_Excerpted records_.
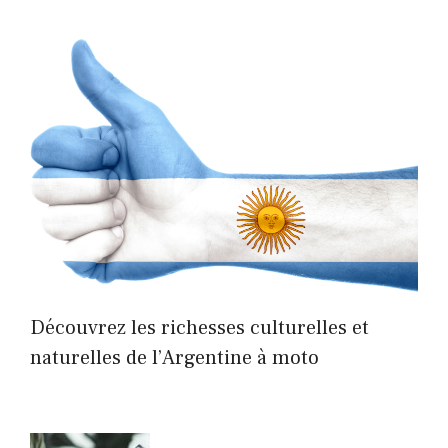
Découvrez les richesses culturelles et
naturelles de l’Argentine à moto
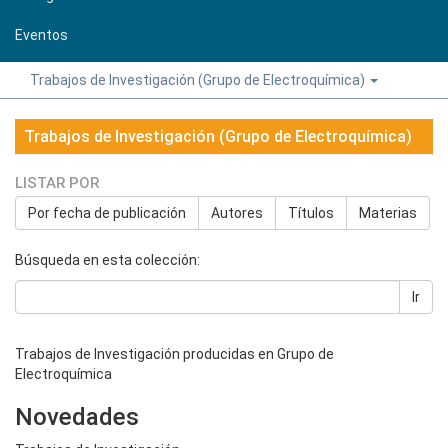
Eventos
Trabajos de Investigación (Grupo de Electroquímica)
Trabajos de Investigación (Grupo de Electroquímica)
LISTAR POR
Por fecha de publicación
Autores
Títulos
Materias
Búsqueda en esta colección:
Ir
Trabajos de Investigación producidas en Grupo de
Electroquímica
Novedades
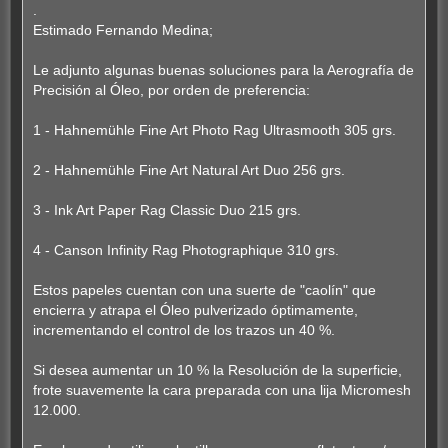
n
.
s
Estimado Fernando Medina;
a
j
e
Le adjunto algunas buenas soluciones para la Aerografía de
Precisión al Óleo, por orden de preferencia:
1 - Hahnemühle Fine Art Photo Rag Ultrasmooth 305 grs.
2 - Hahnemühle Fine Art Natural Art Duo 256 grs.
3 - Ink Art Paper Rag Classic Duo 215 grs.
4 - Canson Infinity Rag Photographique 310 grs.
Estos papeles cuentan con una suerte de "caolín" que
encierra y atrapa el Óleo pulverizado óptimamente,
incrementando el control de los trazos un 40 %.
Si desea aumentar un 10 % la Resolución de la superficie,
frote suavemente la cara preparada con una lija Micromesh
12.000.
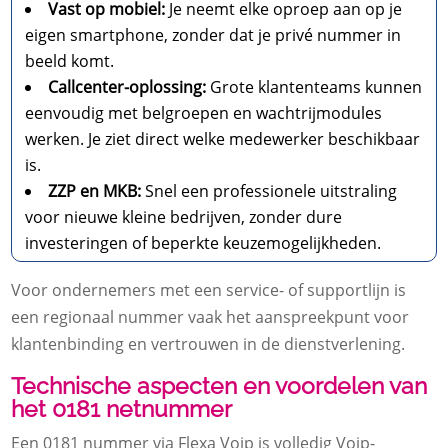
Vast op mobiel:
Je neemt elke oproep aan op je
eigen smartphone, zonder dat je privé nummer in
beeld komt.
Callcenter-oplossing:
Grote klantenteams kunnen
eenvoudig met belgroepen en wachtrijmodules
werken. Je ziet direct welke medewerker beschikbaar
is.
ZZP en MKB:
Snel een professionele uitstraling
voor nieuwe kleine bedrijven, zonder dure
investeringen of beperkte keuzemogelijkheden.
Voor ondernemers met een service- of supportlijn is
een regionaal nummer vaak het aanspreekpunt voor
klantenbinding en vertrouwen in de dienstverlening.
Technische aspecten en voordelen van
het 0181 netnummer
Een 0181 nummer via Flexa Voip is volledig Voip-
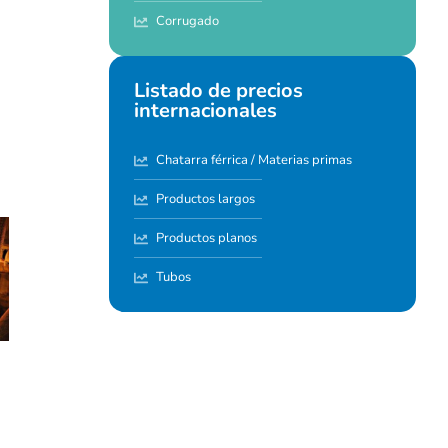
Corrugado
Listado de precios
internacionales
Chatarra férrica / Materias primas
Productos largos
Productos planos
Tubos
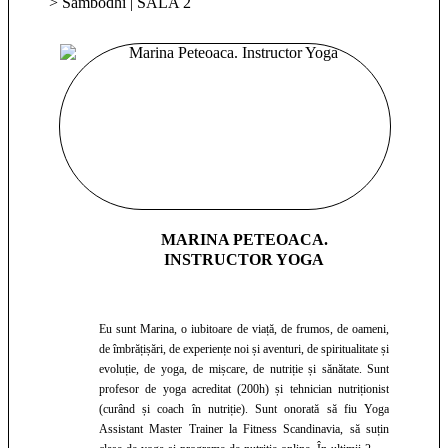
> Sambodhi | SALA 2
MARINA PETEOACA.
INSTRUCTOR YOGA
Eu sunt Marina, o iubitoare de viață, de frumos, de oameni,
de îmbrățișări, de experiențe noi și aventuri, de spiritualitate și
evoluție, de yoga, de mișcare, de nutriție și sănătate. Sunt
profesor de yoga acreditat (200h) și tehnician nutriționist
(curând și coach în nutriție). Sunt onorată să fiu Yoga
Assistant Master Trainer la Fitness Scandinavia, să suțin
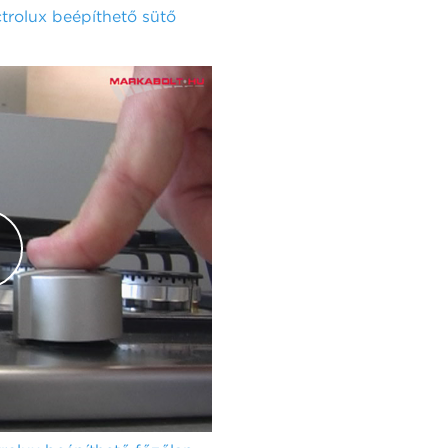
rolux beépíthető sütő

_Your goal_.
Please retype the material in full, exactly as it reads, apart from the images.

_Written response_.
Découvrez les richesses culturelles et
naturelles de l’Argentine à moto
Eventos
Trabajos de Investigación (Grupo de Electroquímica)
Trabajos de Investigación (Grupo de Electroquímica)
LISTAR POR
Por fecha de publicación
Autores
Títulos
Materias
Búsqueda en esta colección:
Ir
Trabajos de Investigación producidas en Grupo de
Electroquímica
Novedades
n
.
s
Estimado Fernando Medina;
a
j
e
Le adjunto algunas buenas soluciones para la Aerografía de
Precisión al Óleo, por orden de preferencia:
1 - Hahnemühle Fine Art Photo Rag Ultrasmooth 305 grs.
2 - Hahnemühle Fine Art Natural Art Duo 256 grs.
3 - Ink Art Paper Rag Classic Duo 215 grs.
4 - Canson Infinity Rag Photographique 310 grs.
Estos papeles cuentan con una suerte de "caolín" que
encierra y atrapa el Óleo pulverizado óptimamente,
incrementando el control de los trazos un 40 %.
Si desea aumentar un 10 % la Resolución de la superficie,
frote suavemente la cara preparada con una lija Micromesh
12.000.
Vast op mobiel:
Je neemt elke oproep aan op je
eigen smartphone, zonder dat je privé nummer in
beeld komt.
Callcenter-oplossing:
Grote klantenteams kunnen
eenvoudig met belgroepen en wachtrijmodules
werken. Je ziet direct welke medewerker beschikbaar
is.
ZZP en MKB:
Snel een professionele uitstraling
voor nieuwe kleine bedrijven, zonder dure
investeringen of beperkte keuzemogelijkheden.
Voor ondernemers met een service- of supportlijn is
een regionaal nummer vaak het aanspreekpunt voor
klantenbinding en vertrouwen in de dienstverlening.
Technische aspecten en voordelen van
het 0181 netnummer
Een 0181 nummer via Flexa Voip is volledig Voip-
Corrugado
Listado de precios
internacionales
Chatarra férrica / Materias primas
Productos largos
Productos planos
Tubos
> Sambodhi | SALA 2
MARINA PETEOACA.
INSTRUCTOR YOGA
Eu sunt Marina, o iubitoare de viață, de frumos, de oameni,
de îmbrățișări, de experiențe noi și aventuri, de spiritualitate și
evoluție, de yoga, de mișcare, de nutriție și sănătate. Sunt
profesor de yoga acreditat (200h) și tehnician nutriționist
(curând și coach în nutriție). Sunt onorată să fiu Yoga
Assistant Master Trainer la Fitness Scandinavia, să suțin
rolux beépíthető sütő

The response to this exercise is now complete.